The director of GREMLINS 2: THE NEW BATCH (aka: The Greatest Live-Action Looney Tunes Movie Ever), is someone who I have desperately wanted to make something akin to Scorsese’s THE WOLF OF WALL STREET or Spielberg’s WEST SIDE STORY. A movie which basically shows every current modern filmmaker how it is done.
Because that is who Joe Dante is for me. A filmmaker whose reverence for the classics, the B-Movies, the shlock, has led to some of the most unique Hollywood films since the JAWS ripoff PIRAHNA came out in 1978.
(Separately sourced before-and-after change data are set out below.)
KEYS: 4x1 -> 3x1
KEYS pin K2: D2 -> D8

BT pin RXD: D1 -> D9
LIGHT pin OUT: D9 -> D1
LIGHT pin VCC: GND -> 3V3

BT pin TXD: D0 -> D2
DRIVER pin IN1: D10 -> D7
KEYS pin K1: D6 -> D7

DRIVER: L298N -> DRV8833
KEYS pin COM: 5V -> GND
So, when I read that the Roger Corman-produced, SPLATTER was available on Netflix. I had to drop what I was doing and spend 30 minutes with Corey Feldman, Tony Todd and Joe Dante.
The plot is as follows:
After self-righteous rockstar Johnny Splatter puts a bullet in his own head, only five people are chosen to attend the reading of his will: the manager, the shrink, the guitarist, the lover, and the groupie. Will they get what they came for, or what Splatter thinks they deserve?
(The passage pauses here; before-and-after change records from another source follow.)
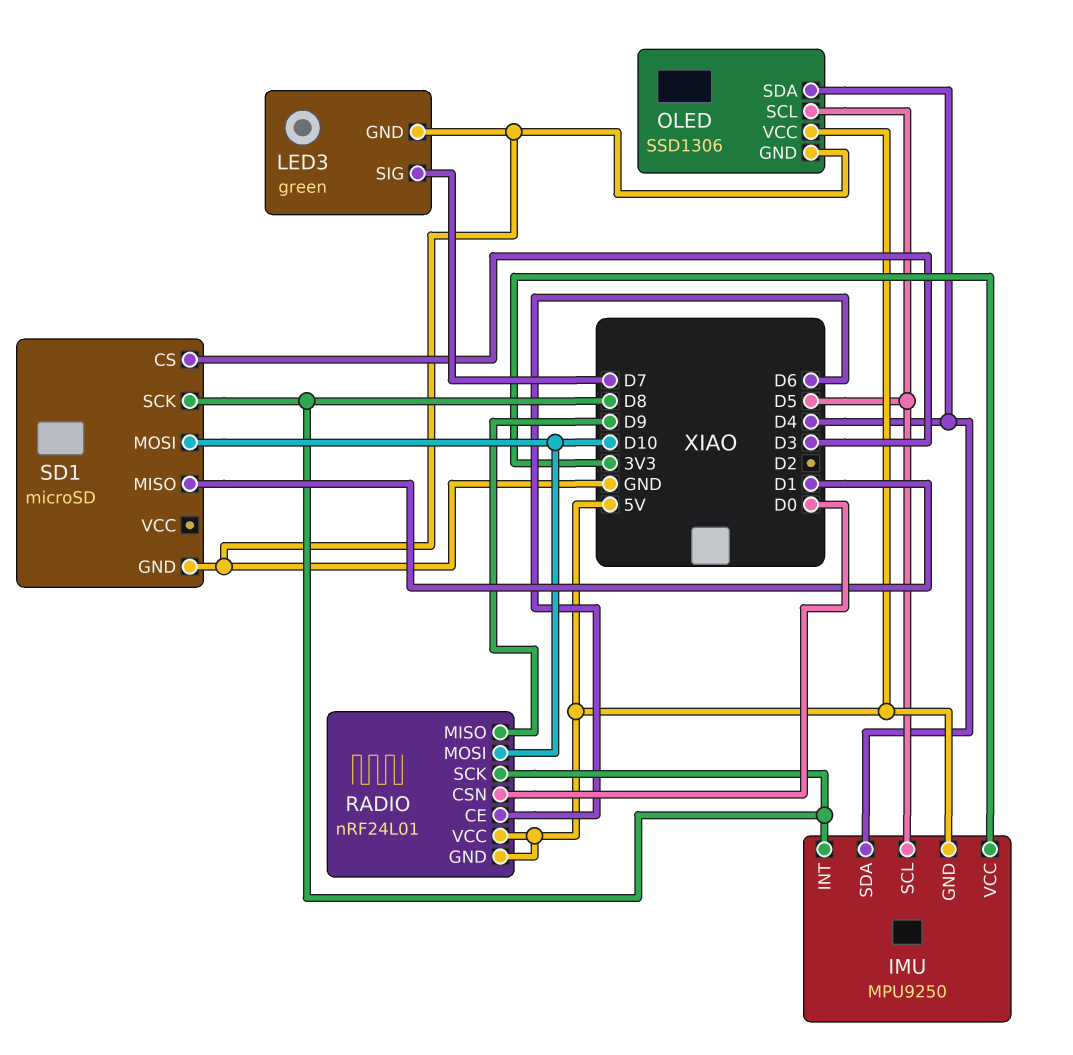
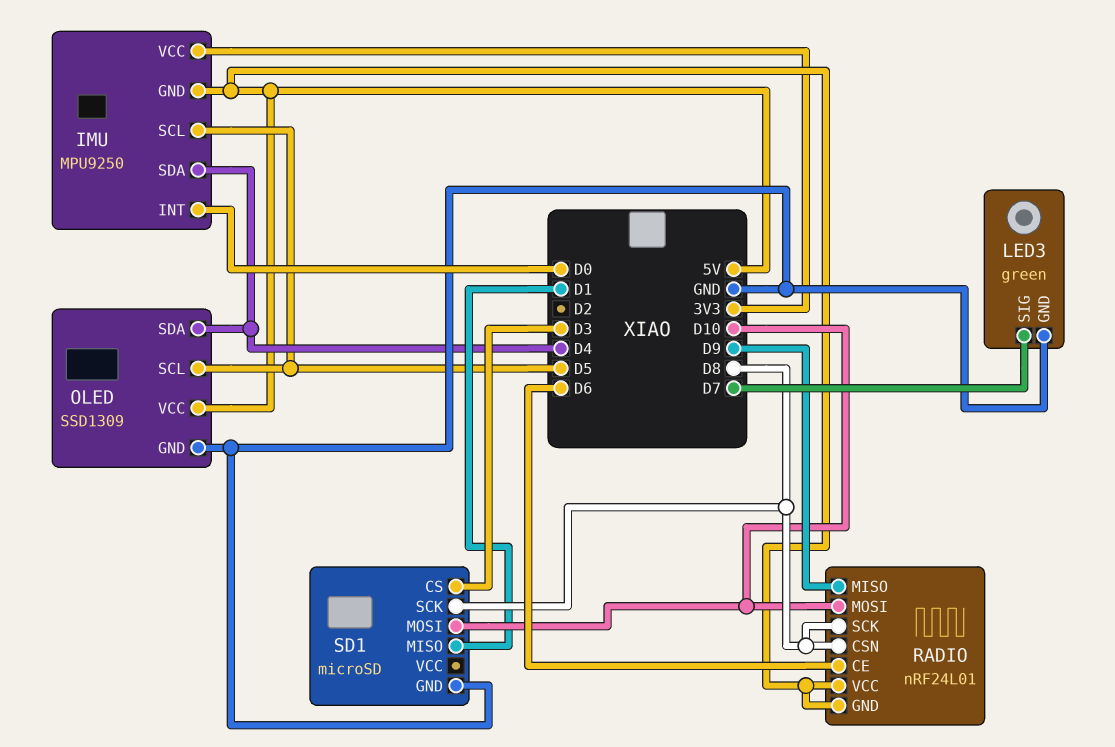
IMU pin INT: D8 -> D0
OLED: SSD1306 -> SSD1309
RADIO pin CSN: D0 -> D8

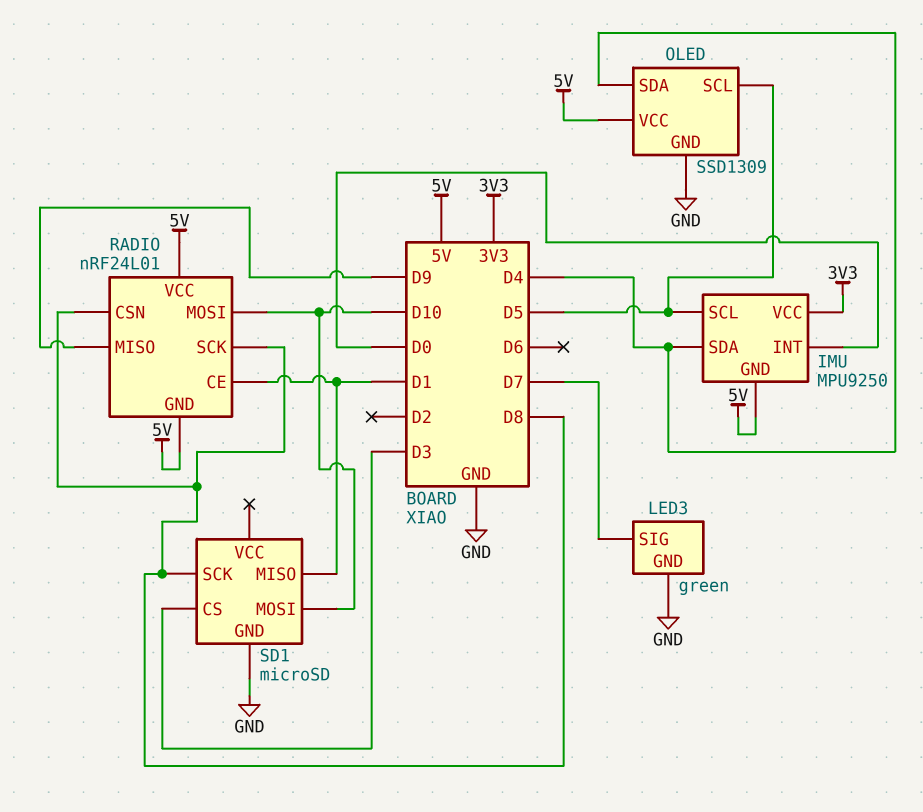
RADIO pin CE: D6 -> D1

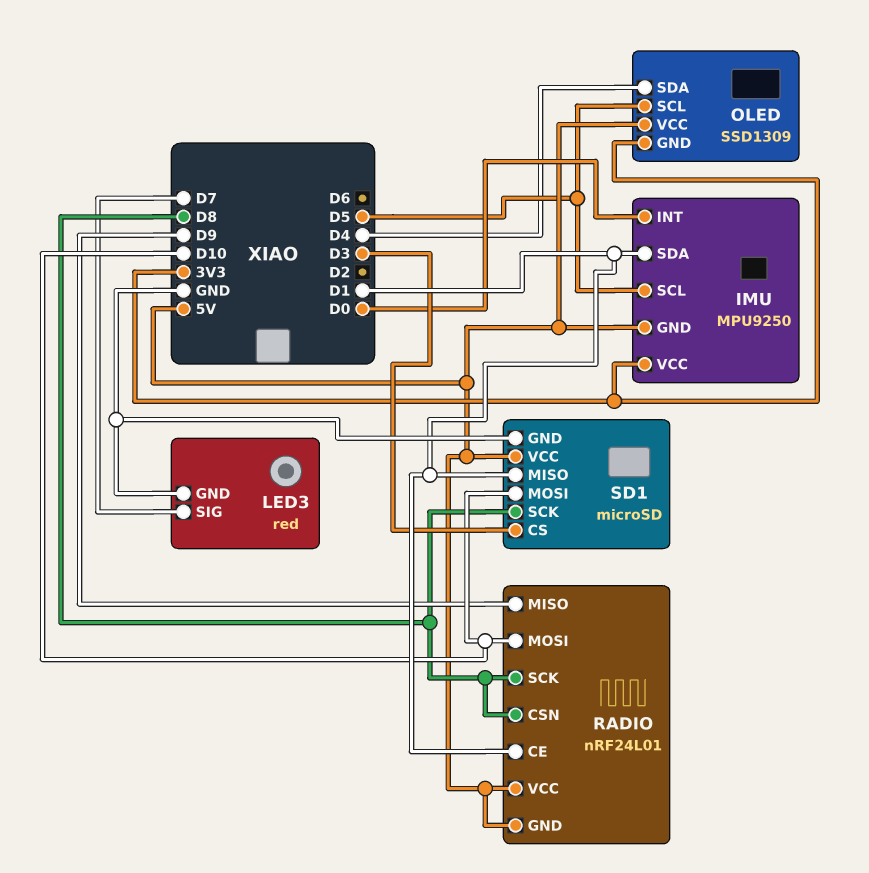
IMU pin SDA: D4 -> D1
LED3: green -> red
OLED pin GND: GND -> 3V3
SD1 pin VCC: none -> 5V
The reviews are overwhelmingly negative. On Letterboxd, a lot of viewers wishing they hadn’t had thier curiousity piqued by the talents involved. And, to be fair, I was very much on the same wavelength.
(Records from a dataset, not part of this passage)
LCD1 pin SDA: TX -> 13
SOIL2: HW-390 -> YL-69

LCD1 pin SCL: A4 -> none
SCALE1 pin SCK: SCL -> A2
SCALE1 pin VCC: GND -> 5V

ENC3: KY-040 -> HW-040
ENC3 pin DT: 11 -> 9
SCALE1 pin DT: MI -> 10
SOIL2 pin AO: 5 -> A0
As a short film, this is astonishingly bad. The aesthetic feels like a VOD release from the mid-2000s, the acting is hammy and camp (not in a good way), the dialogue is not even worthy of analysis, and the gore is… actually, the gore wasn’t too bad.
However, something happens when you do some actual reading on the making of the movie.
SPLATTER was concieved by Netflix for Roger Corman in 2009. This was a Netflix that hadn’t yet left the USA with its streaming service, hadn’t yet become the global juggernaught that is in 2023. This is from an interview Roger Corman did in 2013:
They called me and said ‘Here’s what we’d like to do: three 10-to-15-minute segments of a horror story in which somebody is killed in the first segment and the audience votes on who they want to kill in the second. The second segment must be written, made, edited, and on the air one week later. Then the audience will vote again!’ I took the idea just because I thought it would be fun, that this is something new and an incredible challenge to do everything not in seven days but six, as we had to wait a day for the votes to come in on who was going to be killed. I called Joe and said: ‘This is going to be back to where we all started! Are you interested?’ And he said ‘Yes’ on the same basis that I did. He said: ‘It’ll be a challenge and it’ll be fun.’
This is an interesting idea. Choose-your-own-adventure, interactivity that Netflix tried again 10 or so years later with BLACK MIRROR: BANDERSNATCH. There is one keyword in both what Corman and Dante states: ‘fun’.
The experiment itself may not work in execution. There are many issues with SPLATTER as a short. But ‘fun’ is not one of them. Mark Kermode has the theory that the more the cast and crew enjoy making something, the less enjoyable it is to watch. Which is probably the case with SPLATTER. In this behind-the-scenes, you can really tell that Dante and Corman had a good time making it. Dante in particular looks like he is enjoying himself, and the guy deserves to after his many disagreements with Warner Bros. on LOONEY TUNES: BACK IN ACTION.
What the behind-the-scenes information for the film does is make me love movies all the more. Joe Dante and Roger Corman have been in the industry for a long, long time. Hollywood has a tendency for ruining those who step in the shadow of the sign, look at Corey Feldman. Yet, when given the opportunity to experiment, to try something new, they see it as a chance to have fun.
What is even more insane is that Roger Corman and Joe Dante initially sought out the talents of Richard Matheson to write the script. That’s ‘I AM LEGEND’ writer Richard Matheson. However he was unavailable, so called in his son Richard C. Matheson to work on the script.
Which brings me to my final thought. Matheson wrote something which is schlocky, and unafraid to be obvious. It is of a piece with the loves of Corman and Dante. Roger Corman pretty much built a career on schlock.
I am pretty glad this little curio and oddity in Joe Dante’s filmography is on Netflix. It maybe pretty bad, but its fun knowing that they had fun making it. And if anything, thats all we can ask for with the movies.